Petrochemical complex

Shell, CNOOC to expand ethylene plant


BEIJING, March 22, 2016 – Shell and China National Offshore Oil Corporation (CNOOC) have announced the final decision to expand their Nanhai petrochemical complex in Guangdong Province’s Huizhou, operated through a 50-50 joint venture.

Publicised on Tuesday, the news follows a December 2015 Heads of Agreement that saw Shell and CNOOC commit to increasing the facility’s ethylene production capacity by more than 1 million tonnes per year.


“This agreement demonstrates our confidence in the Shell-CNOOC partnership and our ongoing commitment to China, after over 100 years of Shell operations in country,” Shell CEO Ben van Beurden said in December. His Chinese counterpart, CNOOC Chairman Yang Hua, at the time stressed the importance of Shell’s proprietary technologies to the production of petrochemicals “for China’s growing domestic markets.”

Commenting on the Tuesday decision, Graham van’t Hoff, executive vice-president of Shell’s global chemicals business arm, said he was “pleased to confirm” that the company was going to pursue the petrochemicals project. “We are selective in our investments, and this decision underlines our confidence in the strong growth potential for chemicals in China,” he added.
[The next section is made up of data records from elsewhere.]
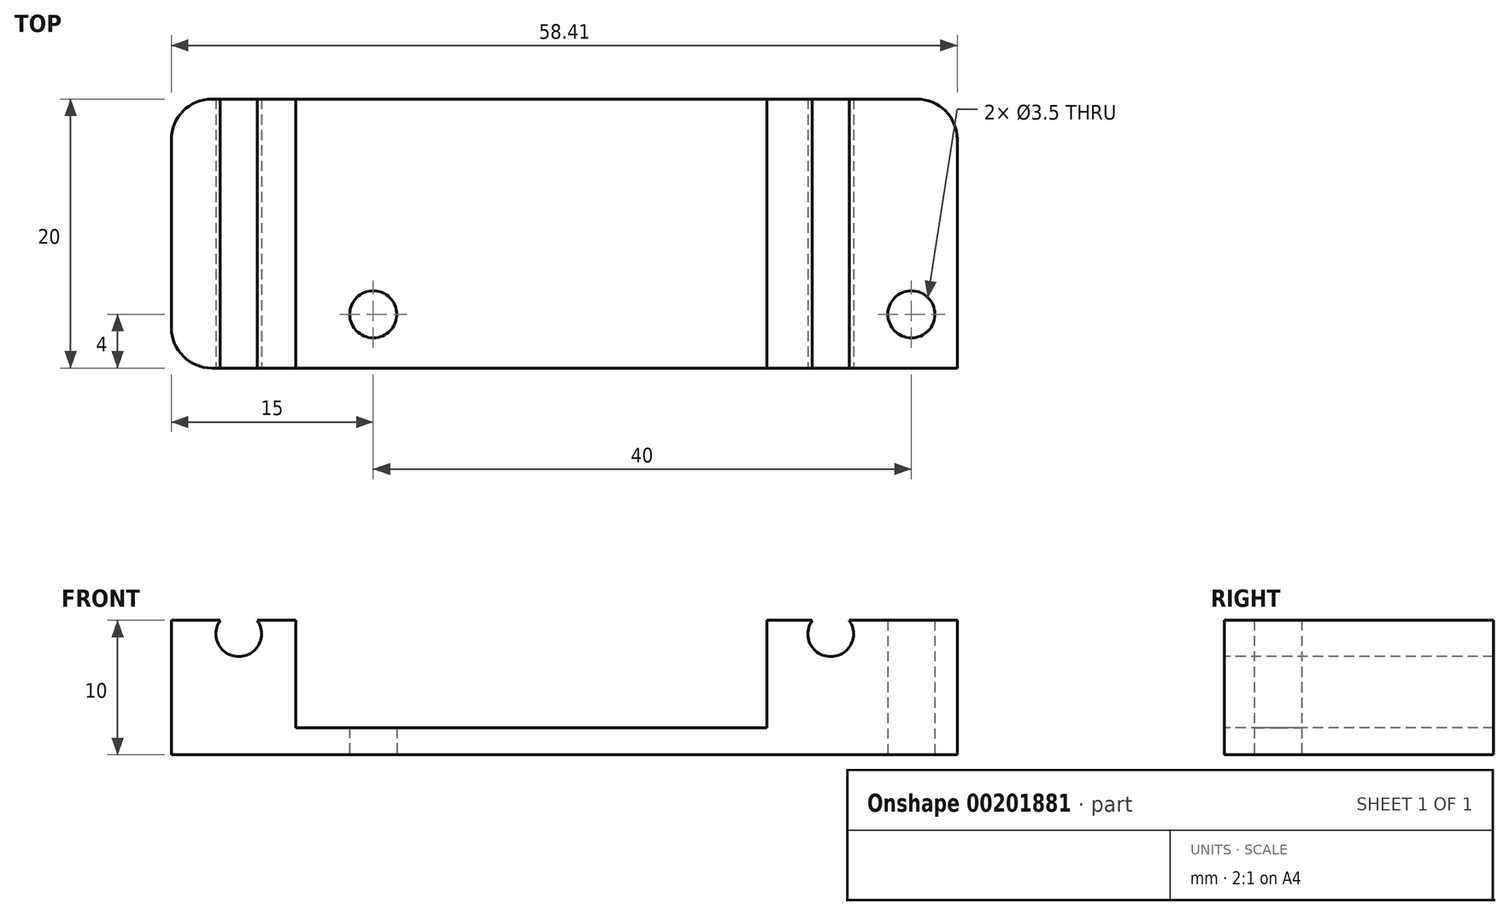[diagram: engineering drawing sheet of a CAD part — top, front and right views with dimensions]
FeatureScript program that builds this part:
annotation { "Feature Type Name" : "Feature", "Feature Type Description" : "" }
export const myFeature = defineFeature(function(context is Context, id is Id, definition is map)
    precondition{}
    {
        {
            var Q0;
            Q0=qCreatedBy(makeId("Top.planeOp"),FACE);
            var sketch = newSketch(context, id + "F0", { "sketchPlane" : qUnion([Q0])});
            skLineSegment(sketch, "E0.bottom", {"start": v(50, 10) * mm, "end": v(-50, 10) * mm});
            skLineSegment(sketch, "E0.top", {"start": v(50, -10) * mm, "end": v(-50, -10) * mm});
            skLineSegment(sketch, "E0.left", {"start": v(50, 10) * mm, "end": v(50, -10) * mm});
            skLineSegment(sketch, "E0.right", {"start": v(-50, 10) * mm, "end": v(-50, -10) * mm});
            skPoint(sketch, "E0.middle", {"position": v(0, 0) * mm});
            skSolve(sketch);
        }
        {
            var Q0;
            Q0=makeQuery(id+"F0.imprint","IMPRINT",FACE,{"disambiguationData":[TD([[makeQuery(id+"F0.imprint","IMPRINT",EDGE,{"derivedFrom":sQuery(id+"F0.wireOp",EDGE,"E0.bottom")}),1.0]])]});
            extrude(context, id + "F1", {"entities" : qUnion([Q0]), "depth" : 20 * mm});
        }
        {
            var Q0;
            Q0=makeQuery(id+"F1.opExtrude","SWEPT_FACE",FACE,{"disambiguationData":[OSD([sQuery(id+"F0.wireOp",EDGE,"E0.top")])]});
            var sketch = newSketch(context, id + "F2", { "sketchPlane" : qUnion([Q0])});
            skCircle(sketch, "E1", {"center": v(-45, 19) * mm, "radius": 1.7 * mm});
            skCircle(sketch, "E2", {"center": v(-1, 19) * mm, "radius": 1.7 * mm});
            skSolve(sketch);
        }
        {
            var Q0;
            {var subQ0=sQuery(id+"F2.wireOp",EDGE,"E1");var subQ1=makeQuery(id+"F1.opExtrude","CAP_EDGE",EDGE,{"disambiguationData":[OSD([sQuery(id+"F0.wireOp",EDGE,"E0.top")])],"isStart":false});var subQ2=makeQuery(id+"F2.imprint","INTERSECT",VERTEX,{"disambiguationData":[OD(0.0)],"derivedFrom":[subQ1,subQ0]});Q0=makeQuery(id+"F2.imprint","IMPRINT",FACE,{"disambiguationData":[TD([[makeQuery(id+"F2.imprint","IMPRINT",EDGE,{"disambiguationData":[TD([[subQ2,-1.0]])],"derivedFrom":subQ0}),1.0]])]});}
            var Q1;
            {var subQ0=sQuery(id+"F2.wireOp",EDGE,"E2");var subQ1=makeQuery(id+"F1.opExtrude","CAP_EDGE",EDGE,{"disambiguationData":[OSD([sQuery(id+"F0.wireOp",EDGE,"E0.top")])],"isStart":false});var subQ2=makeQuery(id+"F2.imprint","INTERSECT",VERTEX,{"disambiguationData":[OD(0.0)],"derivedFrom":[subQ1,subQ0]});Q1=makeQuery(id+"F2.imprint","IMPRINT",FACE,{"disambiguationData":[TD([[makeQuery(id+"F2.imprint","IMPRINT",EDGE,{"disambiguationData":[TD([[subQ2,1.0]])],"derivedFrom":subQ0}),1.0]])]});}
            extrude(context, id + "F3", {"entities" : qUnion([Q0, Q1]), "operationType" : NewBodyOperationType.REMOVE, "oppositeDirection" : true, "depth" : 25 * mm});
        }
        {
            var Q0;
            Q0=makeQuery(id+"F1.opExtrude","SWEPT_FACE",FACE,{"disambiguationData":[OSD([sQuery(id+"F0.wireOp",EDGE,"E0.top")])]});
            var sketch = newSketch(context, id + "F4", { "sketchPlane" : qUnion([Q0])});
            skLineSegment(sketch, "E3.bottom", {"start": v(8.4, 20) * mm, "end": v(50, 20) * mm});
            skLineSegment(sketch, "E3.top", {"start": v(8.4, 0) * mm, "end": v(50, 0) * mm});
            skLineSegment(sketch, "E3.left", {"start": v(8.4, 20) * mm, "end": v(8.4, 0) * mm});
            skLineSegment(sketch, "E3.right", {"start": v(50, 20) * mm, "end": v(50, 0) * mm});
            skLineSegment(sketch, "E4.bottom", {"start": v(-50, 10) * mm, "end": v(8.4, 10) * mm});
            skLineSegment(sketch, "E4.top", {"start": v(-50, 0) * mm, "end": v(8.4, 0) * mm});
            skLineSegment(sketch, "E4.left", {"start": v(-50, 10) * mm, "end": v(-50, 0) * mm});
            skLineSegment(sketch, "E4.right", {"start": v(8.4, 10) * mm, "end": v(8.4, 0) * mm});
            skLineSegment(sketch, "E5.bottom", {"start": v(-40.75, 20) * mm, "end": v(-5.75, 20) * mm});
            skLineSegment(sketch, "E5.top", {"start": v(-40.75, 12) * mm, "end": v(-5.75, 12) * mm});
            skLineSegment(sketch, "E5.left", {"start": v(-40.75, 20) * mm, "end": v(-40.75, 12) * mm});
            skLineSegment(sketch, "E5.right", {"start": v(-5.75, 20) * mm, "end": v(-5.75, 12) * mm});
            skSolve(sketch);
        }
        {
            var Q0;
            Q0=makeQuery(id+"F4.imprint","IMPRINT",FACE,{"disambiguationData":[TD([[makeQuery(id+"F4.imprint","IMPRINT",EDGE,{"derivedFrom":sQuery(id+"F4.wireOp",EDGE,"E3.bottom")}),1.0]])]});
            var Q1;
            Q1=makeQuery(id+"F4.imprint","IMPRINT",FACE,{"disambiguationData":[TD([[makeQuery(id+"F4.imprint","IMPRINT",EDGE,{"derivedFrom":sQuery(id+"F4.wireOp",EDGE,"E4.bottom")}),-1.0]])]});
            var Q2;
            Q2=makeQuery(id+"F4.imprint","IMPRINT",FACE,{"disambiguationData":[TD([[makeQuery(id+"F4.imprint","IMPRINT",EDGE,{"derivedFrom":sQuery(id+"F4.wireOp",EDGE,"E5.bottom")}),1.0]])]});
            extrude(context, id + "F5", {"entities" : qUnion([Q0, Q1, Q2]), "operationType" : NewBodyOperationType.REMOVE, "oppositeDirection" : true, "depth" : 25 * mm});
        }
        {
            var Q0;
            Q0=makeQuery(id+"F5.boolean.opBoolean","COPY",FACE,{"derivedFrom":makeQuery(id+"F5.opExtrude","SWEPT_FACE",FACE,{"disambiguationData":[OSD([sQuery(id+"F4.wireOp",EDGE,"E4.bottom")])]})});
            var sketch = newSketch(context, id + "F6", { "sketchPlane" : qUnion([Q0])});
            skCircle(sketch, "E6", {"center": v(-35, 6) * mm, "radius": 1.75 * mm});
            skCircle(sketch, "E7", {"center": v(5, 6) * mm, "radius": 1.75 * mm});
            skSolve(sketch);
        }
        {
            var Q0;
            Q0=makeQuery(id+"F6.imprint","IMPRINT",FACE,{"disambiguationData":[TD([[makeQuery(id+"F6.imprint","IMPRINT",EDGE,{"derivedFrom":sQuery(id+"F6.wireOp",EDGE,"E6")}),1.0]])]});
            var Q1;
            Q1=makeQuery(id+"F6.imprint","IMPRINT",FACE,{"disambiguationData":[TD([[makeQuery(id+"F6.imprint","IMPRINT",EDGE,{"derivedFrom":sQuery(id+"F6.wireOp",EDGE,"E7")}),1.0]])]});
            extrude(context, id + "F7", {"entities" : qUnion([Q0, Q1]), "operationType" : NewBodyOperationType.REMOVE, "oppositeDirection" : true, "depth" : 25 * mm});
        }
        {
            var Q0;
            Q0=makeQuery(id+"F1.opExtrude","SWEPT_EDGE",EDGE,{"disambiguationData":[OSD([sQuery(id+"F0.wireOp",EDGE,"E0.top"),sQuery(id+"F0.wireOp",EDGE,"E0.right")])]});
            var Q1;
            Q1=makeQuery(id+"F1.opExtrude","SWEPT_EDGE",EDGE,{"disambiguationData":[OSD([sQuery(id+"F0.wireOp",EDGE,"E0.bottom"),sQuery(id+"F0.wireOp",EDGE,"E0.right")])]});
            var Q2;
            Q2=makeQuery(id+"F5.boolean.opBoolean","INTERSECT",EDGE,{"derivedFrom":[makeQuery(id+"F1.opExtrude","SWEPT_FACE",FACE,{"disambiguationData":[OSD([sQuery(id+"F0.wireOp",EDGE,"E0.bottom")])]}),makeQuery(id+"F5.opExtrude","SWEPT_FACE",FACE,{"disambiguationData":[OSD([sQuery(id+"F4.wireOp",EDGE,"E3.left")])]})]});
            var Q3;
            Q3=makeQuery(id+"F5.boolean.opBoolean","COPY",EDGE,{"derivedFrom":makeQuery(id+"F5.opExtrude","CAP_EDGE",EDGE,{"disambiguationData":[OSD([sQuery(id+"F4.wireOp",EDGE,"E3.left")])],"isStart":true})});
            fillet(context, id + "F8", {"entities" : qUnion([Q0, Q1, Q2, Q3]), "radius" : 3 * mm, "tangentPropagation" : true, "allowEdgeOverflow" : false});
        }
    });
Utilising Shell’s Only MEG Advantage technology, often shortened to Omega, the petrochemical complex will be able to produce mono-ethylene glycol with almost no by-products, decreasing handling and storage needs. Styrene monomer and propylene oxide technologies should see the plant produce 150,000 tonnes of ethylene oxide per year, 480,000 tonnes of ethylene glycol and 600,000 tonnes per year of high-quality polyols, bringing the total volume to more than 2 million tonnes per year.